Kenneday hesitated, then shook his head. “I can’t.”
“You said yourself there’s something strange about this world. I’m thinking it’s gotten stranger. So maybe there’s someone out there who knows what is happening and what to do about it.”
His dream lover’s face filled his mind. Would she understand Ephemera’s strangeness? Did she know the answer to the riddle his aunt had sent him?
Maybe you’ve been alone too long.
Where had that thought come from?
“Michael?”
The sharpness in Kenneday’s voice brought him back—and he realized he was now holding the man’s arm in a painful grip.
“Sorry. My mind wandered.” He took a step back and tucked both hands in his pockets.
“I’ll talk to the other captains about marking a channel.” Kenneday tried to smile, but worry filled his eyes. “After all, we can’t always have a luck-bringer on board with us.”
The truth of it, and the unasked question under it, caused an awkward silence between them.
“I’d best pull my gear together,” Michael said. Since Kenneday would have seen him checking his pack, it was a poor lie, but it served its purpose.
Michael paused near his pack, then didn’t even pretend to check his gear. He went to the rail and looked toward the shore. He wanted to go home, needed to go home.
But as he looked at the shore, he suddenly had the feeling “home” was a place he hadn’t seen yet.
“What are you playing at now?” Caitlin muttered. “If I don’t get back in time to help Aunt Brighid put tea on the table, there will be nothing but cold silence this evening.”
When there was no response to her words, she rubbed the back of her hand across her forehead as if that might scrub away the day’s frustrations. How many times over the years had she used the old hoe to work the soil in that part of the garden? There shouldn’t have been any stones there, let alone a big stone buried under the soil just deep enough and just at the wrong angle.

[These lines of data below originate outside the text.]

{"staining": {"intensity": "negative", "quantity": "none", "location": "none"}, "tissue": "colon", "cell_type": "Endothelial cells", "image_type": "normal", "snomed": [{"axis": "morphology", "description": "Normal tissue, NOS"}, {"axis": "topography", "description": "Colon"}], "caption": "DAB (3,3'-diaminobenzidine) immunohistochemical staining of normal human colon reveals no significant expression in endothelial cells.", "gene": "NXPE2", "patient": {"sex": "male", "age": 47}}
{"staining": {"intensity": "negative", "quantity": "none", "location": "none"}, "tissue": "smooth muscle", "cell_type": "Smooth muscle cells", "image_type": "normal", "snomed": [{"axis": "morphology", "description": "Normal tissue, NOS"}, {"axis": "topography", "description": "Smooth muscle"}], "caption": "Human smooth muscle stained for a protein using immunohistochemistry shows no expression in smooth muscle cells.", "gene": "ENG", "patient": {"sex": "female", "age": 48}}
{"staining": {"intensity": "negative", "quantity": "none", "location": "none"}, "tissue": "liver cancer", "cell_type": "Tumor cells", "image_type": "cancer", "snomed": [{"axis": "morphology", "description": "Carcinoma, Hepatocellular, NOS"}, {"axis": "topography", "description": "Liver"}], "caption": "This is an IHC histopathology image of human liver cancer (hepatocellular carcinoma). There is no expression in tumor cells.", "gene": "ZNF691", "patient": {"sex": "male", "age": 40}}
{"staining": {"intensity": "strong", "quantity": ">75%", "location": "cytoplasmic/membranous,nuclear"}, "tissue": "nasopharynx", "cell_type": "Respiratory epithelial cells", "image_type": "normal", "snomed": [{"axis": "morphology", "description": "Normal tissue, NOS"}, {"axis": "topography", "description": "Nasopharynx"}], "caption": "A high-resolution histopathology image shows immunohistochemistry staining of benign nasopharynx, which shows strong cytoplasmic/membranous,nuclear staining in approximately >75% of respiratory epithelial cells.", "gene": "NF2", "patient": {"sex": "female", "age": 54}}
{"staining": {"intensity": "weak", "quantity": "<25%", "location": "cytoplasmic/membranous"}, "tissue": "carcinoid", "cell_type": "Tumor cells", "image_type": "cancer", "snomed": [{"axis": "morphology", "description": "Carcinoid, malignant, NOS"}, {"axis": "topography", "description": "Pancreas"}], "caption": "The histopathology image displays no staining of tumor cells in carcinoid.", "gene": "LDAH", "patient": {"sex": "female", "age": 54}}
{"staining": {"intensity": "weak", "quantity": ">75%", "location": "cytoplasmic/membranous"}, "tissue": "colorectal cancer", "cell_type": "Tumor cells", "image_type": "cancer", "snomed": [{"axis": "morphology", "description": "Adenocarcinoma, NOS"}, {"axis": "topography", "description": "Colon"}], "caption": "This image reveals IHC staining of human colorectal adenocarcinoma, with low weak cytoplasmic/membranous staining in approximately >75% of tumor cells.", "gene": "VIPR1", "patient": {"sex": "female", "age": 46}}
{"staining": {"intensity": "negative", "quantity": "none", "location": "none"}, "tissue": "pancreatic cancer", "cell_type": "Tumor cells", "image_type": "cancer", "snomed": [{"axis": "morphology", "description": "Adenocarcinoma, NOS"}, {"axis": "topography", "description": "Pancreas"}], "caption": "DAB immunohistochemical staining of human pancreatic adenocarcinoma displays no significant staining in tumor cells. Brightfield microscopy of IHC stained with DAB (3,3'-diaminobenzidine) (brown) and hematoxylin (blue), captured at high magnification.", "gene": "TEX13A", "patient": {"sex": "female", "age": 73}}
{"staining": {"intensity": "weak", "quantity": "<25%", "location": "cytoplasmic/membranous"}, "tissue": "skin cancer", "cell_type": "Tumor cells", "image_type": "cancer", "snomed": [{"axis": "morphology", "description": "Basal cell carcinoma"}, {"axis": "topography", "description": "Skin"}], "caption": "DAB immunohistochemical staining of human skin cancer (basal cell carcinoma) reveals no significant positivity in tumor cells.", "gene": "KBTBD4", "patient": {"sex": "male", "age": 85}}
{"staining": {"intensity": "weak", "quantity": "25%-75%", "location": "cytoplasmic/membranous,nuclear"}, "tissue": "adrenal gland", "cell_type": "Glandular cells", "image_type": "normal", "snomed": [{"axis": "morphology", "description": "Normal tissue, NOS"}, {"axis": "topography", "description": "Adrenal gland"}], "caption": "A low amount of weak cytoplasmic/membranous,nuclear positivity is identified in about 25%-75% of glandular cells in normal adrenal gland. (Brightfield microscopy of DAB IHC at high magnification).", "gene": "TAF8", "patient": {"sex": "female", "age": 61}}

Giving the broken hoe handle a sour look, she used the jagged end to poke at what should have been the path leading down the hill to the cottage.
It should have been a simple day of weeding and tending the garden, but everything had been harder to do. The ground held on to weeds with a perverse tenacity. For the first time since it appeared in her garden, the knee-deep pool of water at the base of the little waterfall held no more than a finger length of silty water at the bottom, so she’d had to let the bucket fill by leaving it under the falls—and yet the surrounding beds weren’t saturated.
“Maybe I’ve found where the water drained,” Caitlin said, lifting the now-muddy end of the hoe. The path, which had been dry when she walked up it that morning, was now ankle-deep mud for several man-lengths. And now that part of the path was bordered by thorny, impenetrable bushes that had sprung up in the few hours she’d spent in her garden.